Remember to either manually fill in the station table, or
msnoise populate --fromDA
How to duplicate/dump the MSNoise configuration¶
To export all tables of the current database, run
msnoise db dump
This will create as many CSV files as there are tables in the database.
Then, on a new location, init a new msnoise project and import the tables one by one:
msnoise db init
msnoise db import config --force
msnoise db import stations --force
msnoise db import filters --force
msnoise db import data_availability --force
msnoise db import jobs --force
Testing the Dependencies¶
Once installed, you should be able to import the python packages in a python console.
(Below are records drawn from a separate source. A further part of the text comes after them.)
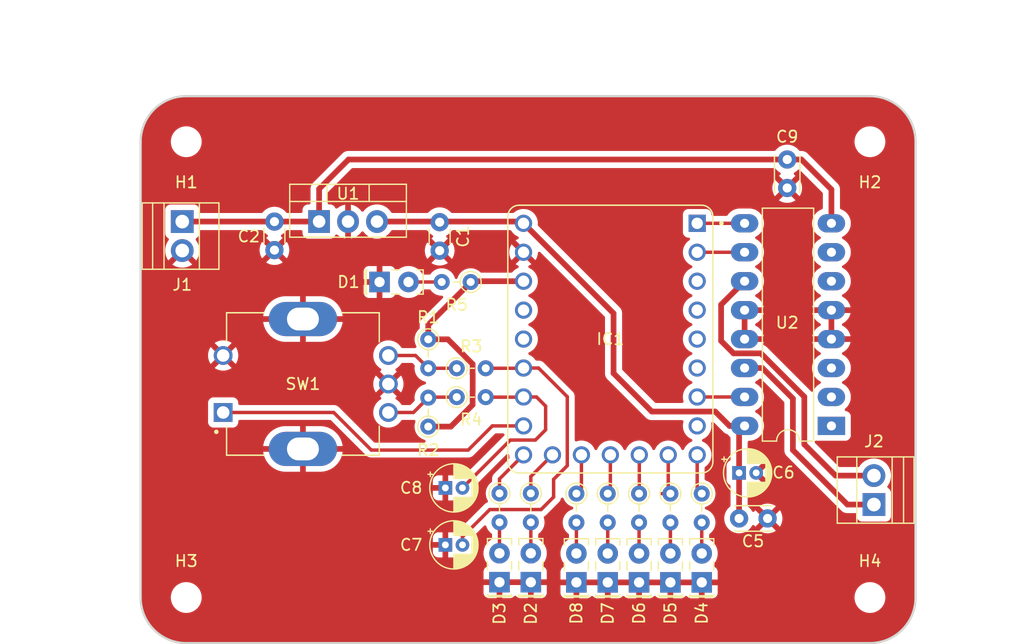
<source format=kicad_pcb>
(kicad_pcb
	(version 20240108)
	(generator "pcbnew")
	(generator_version "8.0")
	(general
		(thickness 1.6)
		(legacy_teardrops no)
	)
	(paper "A4")
	(layers
		(0 "F.Cu" signal)
		(31 "B.Cu" power)
		(32 "B.Adhes" user "B.Adhesive")
		(33 "F.Adhes" user "F.Adhesive")
		(34 "B.Paste" user)
		(35 "F.Paste" user)
		(36 "B.SilkS" user "B.Silkscreen")
		(37 "F.SilkS" user "F.Silkscreen")
		(38 "B.Mask" user)
		(39 "F.Mask" user)
		(40 "Dwgs.User" user "User.Drawings")
		(41 "Cmts.User" user "User.Comments")
		(42 "Eco1.User" user "User.Eco1")
		(43 "Eco2.User" user "User.Eco2")
		(44 "Edge.Cuts" user)
		(45 "Margin" user)
		(46 "B.CrtYd" user "B.Courtyard")
		(47 "F.CrtYd" user "F.Courtyard")
		(48 "B.Fab" user)
		(49 "F.Fab" user)
		(50 "User.1" user)
		(51 "User.2" user)
		(52 "User.3" user)
		(53 "User.4" user)
		(54 "User.5" user)
		(55 "User.6" user)
		(56 "User.7" user)
		(57 "User.8" user)
		(58 "User.9" user)
	)
	(setup
		(stackup
			(layer "F.SilkS"
				(type "Top Silk Screen")
			)
			(layer "F.Paste"
				(type "Top Solder Paste")
			)
			(layer "F.Mask"
				(type "Top Solder Mask")
				(thickness 0.01)
			)
			(layer "F.Cu"
				(type "copper")
				(thickness 0.035)
			)
			(layer "dielectric 1"
				(type "core")
				(thickness 1.51)
				(material "FR4")
				(epsilon_r 4.5)
				(loss_tangent 0.02)
			)
			(layer "B.Cu"
				(type "copper")
				(thickness 0.035)
			)
			(layer "B.Mask"
				(type "Bottom Solder Mask")
				(thickness 0.01)
			)
			(layer "B.Paste"
				(type "Bottom Solder Paste")
			)
			(layer "B.SilkS"
				(type "Bottom Silk Screen")
			)
			(copper_finish "None")
			(dielectric_constraints no)
		)
		(pad_to_mask_clearance 0)
		(allow_soldermask_bridges_in_footprints no)
		(pcbplotparams
			(layerselection 0x00010fc_ffffffff)
			(plot_on_all_layers_selection 0x0000000_00000000)
			(disableapertmacros no)
			(usegerberextensions no)
			(usegerberattributes yes)
			(usegerberadvancedattributes yes)
			(creategerberjobfile yes)
			(dashed_line_dash_ratio 12.000000)
			(dashed_line_gap_ratio 3.000000)
			(svgprecision 4)
			(plotframeref no)
			(viasonmask no)
			(mode 1)
			(useauxorigin no)
			(hpglpennumber 1)
			(hpglpenspeed 20)
			(hpglpendiameter 15.000000)
			(pdf_front_fp_property_popups yes)
			(pdf_back_fp_property_popups yes)
			(dxfpolygonmode yes)
			(dxfimperialunits yes)
			(dxfusepcbnewfont yes)
			(psnegative no)
			(psa4output no)
			(plotreference yes)
			(plotvalue yes)
			(plotfptext yes)
			(plotinvisibletext no)
			(sketchpadsonfab no)
			(subtractmaskfromsilk no)
			(outputformat 1)
			(mirror no)
			(drillshape 1)
			(scaleselection 1)
			(outputdirectory "")
		)
	)
	(net 0 "")
	(net 1 "+5V")
	(net 2 "GND")
	(net 3 "+12V")
	(net 4 "LEFTpin")
	(net 5 "S1")
	(net 6 "S2")
	(net 7 "Apin")
	(net 8 "MpinPWM")
	(net 9 "S5")
	(net 10 "S4")
	(net 11 "unconnected-(IC1-GP29-Pad20)")
	(net 12 "MpinA")
	(net 13 "SW")
	(net 14 "S3")
	(net 15 "RIGHTpin")
	(net 16 "unconnected-(IC1-GP7-Pad8)")
	(net 17 "MpinB")
	(net 18 "Bpin")
	(net 19 "+3.3V")
	(net 20 "unconnected-(IC1-GP28-Pad19)")
	(net 21 "Net-(J2-Pin_1)")
	(net 22 "Net-(J2-Pin_2)")
	(net 23 "Net-(D1-A)")
	(net 24 "Net-(R1-Pad2)")
	(net 25 "Net-(R2-Pad2)")
	(net 26 "Net-(D2-A)")
	(net 27 "Net-(D3-A)")
	(net 28 "Net-(D4-A)")
	(net 29 "Net-(D5-A)")
	(net 30 "Net-(D6-A)")
	(net 31 "Net-(D7-A)")
	(net 32 "Net-(D8-A)")
	(net 33 "unconnected-(IC1-GP4-Pad5)")
	(net 34 "unconnected-(IC1-GP3-Pad4)")
	(net 35 "unconnected-(IC1-GP2-Pad3)")
	(net 36 "unconnected-(IC1-GP5-Pad6)")
	(net 37 "unconnected-(U2-1A-Pad2)")
	(net 38 "unconnected-(U2-2Y-Pad6)")
	(net 39 "unconnected-(U2-2A-Pad7)")
	(net 40 "unconnected-(U2-1Y-Pad3)")
	(net 41 "unconnected-(U2-EN1,2-Pad1)")
	(footprint "Package_TO_SOT_THT:TO-220-3_Vertical" (layer "F.Cu") (at 131.92 79.945))
	(footprint "Resistor_THT:R_Axial_DIN0204_L3.6mm_D1.6mm_P2.54mm_Vertical" (layer "F.Cu") (at 165.5 103.82 -90))
	(footprint "Resistor_THT:R_Axial_DIN0204_L3.6mm_D1.6mm_P2.54mm_Vertical" (layer "F.Cu") (at 141.5 90.28 -90))
	(footprint "Resistor_THT:R_Axial_DIN0204_L3.6mm_D1.6mm_P2.54mm_Vertical" (layer "F.Cu") (at 144 95.355))
	(footprint "Resistor_THT:R_Axial_DIN0204_L3.6mm_D1.6mm_P2.54mm_Vertical" (layer "F.Cu") (at 147.75 103.8 -90))
	(footprint "MountingHole:MountingHole_2.2mm_M2" (layer "F.Cu") (at 120.26 72.94))
	(footprint "Resistor_THT:R_Axial_DIN0204_L3.6mm_D1.6mm_P2.54mm_Vertical" (layer "F.Cu") (at 145.22 85.25 180))
	(footprint "LED_THT:LED_Rectangular_W5.0mm_H2.0mm" (layer "F.Cu") (at 157.25 111.61 90))
	(footprint "Capacitor_THT:C_Disc_D3.0mm_W2.0mm_P2.50mm" (layer "F.Cu") (at 173 74.5 -90))
	(footprint "MountingHole:MountingHole_2.2mm_M2" (layer "F.Cu") (at 120.26 112.94))
	(footprint "LED_THT:LED_Rectangular_W5.0mm_H2.0mm" (layer "F.Cu") (at 162.75 111.61 90))
	(footprint "MountingHole:MountingHole_2.2mm_M2" (layer "F.Cu") (at 180.26 112.94))
	(footprint "LED_THT:LED_Rectangular_W5.0mm_H2.0mm" (layer "F.Cu") (at 160 111.61 90))
	(footprint "Capacitor_THT:C_Disc_D3.0mm_W1.6mm_P2.50mm" (layer "F.Cu") (at 128 79.95 -90))
	(footprint "Capacitor_THT:C_Disc_D3.0mm_W1.6mm_P2.50mm" (layer "F.Cu") (at 142.5 80 -90))
	(footprint "LED_THT:LED_Rectangular_W5.0mm_H2.0mm" (layer "F.Cu") (at 150.5 111.595 90))
	(footprint "Resistor_THT:R_Axial_DIN0204_L3.6mm_D1.6mm_P2.54mm_Vertical" (layer "F.Cu") (at 141.5 97.94 90))
	(footprint "LED_THT:LED_Rectangular_W5.0mm_H2.0mm" (layer "F.Cu") (at 137.225 85.25))
	(footprint "Capacitor_THT:CP_Radial_D4.0mm_P1.50mm" (layer "F.Cu") (at 143 103.32))
	(footprint "Package_DIP:DIP-16_W7.62mm_LongPads" (layer "F.Cu") (at 176.88 97.88 180))
	(footprint "Resistor_THT:R_Axial_DIN0204_L3.6mm_D1.6mm_P2.54mm_Vertical" (layer "F.Cu") (at 144 92.82))
	(footprint "PEC11R-4215F-S0024:XDCR_PEC11R-4215F-S0024" (layer "F.Cu") (at 130.5 94.2 90))
	(footprint "Resistor_THT:R_Axial_DIN0204_L3.6mm_D1.6mm_P2.54mm_Vertical" (layer "F.Cu") (at 157.25 103.82 -90))
	(footprint "MountingHole:MountingHole_2.2mm_M2" (layer "F.Cu") (at 180.26 72.94))
	(footprint "Capacitor_THT:CP_Radial_D4.0mm_P1.50mm" (layer "F.Cu") (at 168.777401 102))
	(footprint "Capacitor_THT:C_Disc_D3.0mm_W2.0mm_P2.50mm" (layer "F.Cu") (at 168.777401 106))
	(footprint "Resistor_THT:R_Axial_DIN0204_L3.6mm_D1.6mm_P2.54mm_Vertical" (layer "F.Cu") (at 162.75 103.82 -90))
	(footprint "LED_THT:LED_Rectangular_W5.0mm_H2.0mm" (layer "F.Cu") (at 147.75 111.595 90))
	(footprint "Resistor_THT:R_Axial_DIN0204_L3.6mm_D1.6mm_P2.54mm_Vertical" (layer "F.Cu") (at 150.5 103.8 -90))
	(footprint "TerminalBlock:TerminalBlock_Xinya_XY308-2.54-2P_1x02_P2.54mm_Horizontal" (layer "F.Cu") (at 180.61 104.78 90))
	(footprint "Resistor_THT:R_Axial_DIN0204_L3.6mm_D1.6mm_P2.54mm_Vertical" (layer "F.Cu") (at 160 103.82 -90))
	(footprint "Capacitor_THT:CP_Radial_D4.0mm_P1.50mm" (layer "F.Cu") (at 143 108.32))
	(footprint "LED_THT:LED_Rectangular_W5.0mm_H2.0mm"
		(layer "F.Cu")
		(uuid "b63bbced-4c09-43f3-887f-067e8137ff27")
		(at 165.5 111.61 90)
		(descr "LED_Rectangular, Rectangular,  Rectangular size 5.0x2.0mm^2, 2 pins, http://www.kingbright.com/attachments/file/psearch/000/00/00/L-169XCGDK(Ver.9B).pdf")
		(tags "LED_Rectangular Rectangular  Rectangular size 5.0x2.0mm^2 2 pins")
		(property "Reference" "D4"
			(at -2.71 0 90)
			(layer "F.SilkS")
			(uuid "6a9bd511-aa01-49c8-a9ad-5730a87d33e9")
			(effects
				(font
					(size 1 1)
					(thickness 0.15)
				)
			)
		)
		(property "Value" "S1"
			(at 1.27 2.06 90)
			(layer "F.Fab")
			(uuid "ebbf469d-a136-465f-b119-6b0eae7dc818")
			(effects
				(font
					(size 1 1)
					(thickness 0.15)
				)
			)
		)
		(property "Footprint" "LED_THT:LED_Rectangular_W5.0mm_H2.0mm"
			(at 0 0 90)
			(unlocked yes)
			(layer "F.Fab")
			(hide yes)
			(uuid "32c0afc1-a622-4474-91c1-2f93ff8cca6c")
			(effects
				(font
					(size 1.27 1.27)
					(thickness 0.15)
				)
			)
		)
		(property "Datasheet" ""
			(at 0 0 90)
			(unlocked yes)
			(layer "F.Fab")
			(hide yes)
			(uuid "a42cb65b-32e5-4798-9989-44e30b280118")
			(effects
				(font
					(size 1.27 1.27)
					(thickness 0.15)
				)
			)
		)
		(property "Description" "Light emitting diode"
			(at 0 0 90)
			(unlocked yes)
			(layer "F.Fab")
			(hide yes)
			(uuid "b3f78c46-5f4c-4bb5-bbe4-096ff9795630")
			(effects
				(font
					(size 1.27 1.27)
					(thickness 0.15)
				)
			)
		)
		(property ki_fp_filters "LED* LED_SMD:* LED_THT:*")
		(path "/46556c0c-f6a3-4054-b3d0-10cb7c0f6d9f")
		(sheetname "Root")
		(sheetfile "motor_12V_controller.kicad_sch")
		(attr through_hole)
		(fp_line
			(start 3.83 -1.06)
			(end 3.83 1.06)
			(stroke
				(width 0.12)
				(type solid)
			)
			(layer "F.SilkS")
			(uuid "d91ed579-0e0e-4aa4-9ebd-c9c84d081ba5")
		)
		(fp_line
			(start 3.27 -1.06)
			(end 3.83 -1.06)
			(stroke
				(width 0.12)
				(type solid)
			)
			(layer "F.SilkS")
			(uuid "65eed38a-1099-4c80-b018-11d235d1ab57")
		)
		(fp_line
			(start 1.08 -1.06)
			(end 1.811 -1.06)
			(stroke
				(width 0.12)
				(type solid)
			)
			(layer "F.SilkS")
			(uuid "64618159-7053-4e73-ad58-9fdf264333d7")
		)
		(fp_line
			(start -1.17 -1.06)
			(end -1.17 1.06)
			(stroke
				(width 0.12)
				(type solid)
			)
			(layer "F.SilkS")
			(uuid "18e3a6ff-c726-4e6a-b1c0-9a158ca05d9a")
		)
		(fp_line
			(start -1.29 -1.06)
			(end -1.08 -1.06)
			(stroke
				(width 0.12)
				(type solid)
			)
			(layer "F.SilkS")
			(uuid
... [167425 chars truncated]
</source>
MSNoise comes with a little script called bugreport.py that can be useful to check if you have all the required packages (+ some extras).
The usage is such:
$ msnoise bugreport -h
usage: msnoise bugreport [-h] [-s] [-m] [-e] [-a]
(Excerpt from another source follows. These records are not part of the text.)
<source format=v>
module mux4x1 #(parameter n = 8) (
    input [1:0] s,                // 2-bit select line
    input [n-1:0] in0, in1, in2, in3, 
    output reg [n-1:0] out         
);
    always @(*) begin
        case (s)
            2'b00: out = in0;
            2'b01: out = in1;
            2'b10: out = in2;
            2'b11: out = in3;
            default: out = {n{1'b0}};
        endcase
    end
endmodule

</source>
Helps determining what didn\'t work
optional arguments:
-h, --help show this help message and exit
-s, --sys Outputs System info
-m, --modules Outputs Python Modules Presence/Version
-e, --env Outputs System Environment Variables
-a, --all Outputs all of the above
On my Windows machine, the execution of
$ msnoise bugreport -s -m
results in:
************* Computer Report *************
----------------+SYSTEM+-------------------
Windows
PC1577-as
10
10.0.17134
AMD64
Intel64 Family 6 Model 158 Stepping 9, GenuineIntel
----------------+PYTHON+-------------------
Python:3.7.3 | packaged by conda-forge | (default, Jul 1 2019, 22:01:29) [MSC v.1900 64 bit (AMD64)]
This script is at d:\pythonforsource\msnoise_stack\msnoise\msnoise\bugreport.py
---------------+MODULES+-------------------
Required:
[X] setuptools: 41.2.0
[X] numpy: 1.15.4
[X] scipy: 1.3.0
[X] pandas: 0.25.0
[X] matplotlib: 3.1.1
[X] sqlalchemy: 1.3.8
[X] obspy: 1.1.0
[X] click: 7.0
[X] pymysql: 0.9.3
[X] flask: 1.1.1
[X] flask_admin: 1.5.3
[X] markdown: 3.1.1
[X] wtforms: 2.2.1
[X] folium: 0.10.0
[X] jinja2: 2.10.1
Only necessary if you plan to build the doc locally:
[X] sphinx: 2.2.0
[X] sphinx_bootstrap_theme: 0.7.1
Graphical Backends: (at least one is required)
[ ] wx: not found
[ ] pyqt: not found
[ ] PyQt4: not found
[X] PyQt5: present (no version)
[ ] PySide: not found
Not required, just checking:
[X] json: 2.0.9
[X] psutil: 5.6.3
[ ] reportlab: not found
[ ] configobj: not found
[X] pkg_resources: present (no version)
[ ] paramiko: not found
[X] ctypes: 1.1.0
[X] pyparsing: 2.4.2
[X] distutils: 3.7.3
[X] IPython: 7.7.0
[ ] vtk: not found
[ ] enable: not found
[ ] traitsui: not found
[ ] traits: not found
[ ] scikits.samplerate: not found
The [X] marks the presence of the module. In the case above, PyQt4 is missing, but that’s not a problem because PyQt5 is present. The “not-required” packages are checked for information, those packages can be useful for reporting / hacking / rendering the data.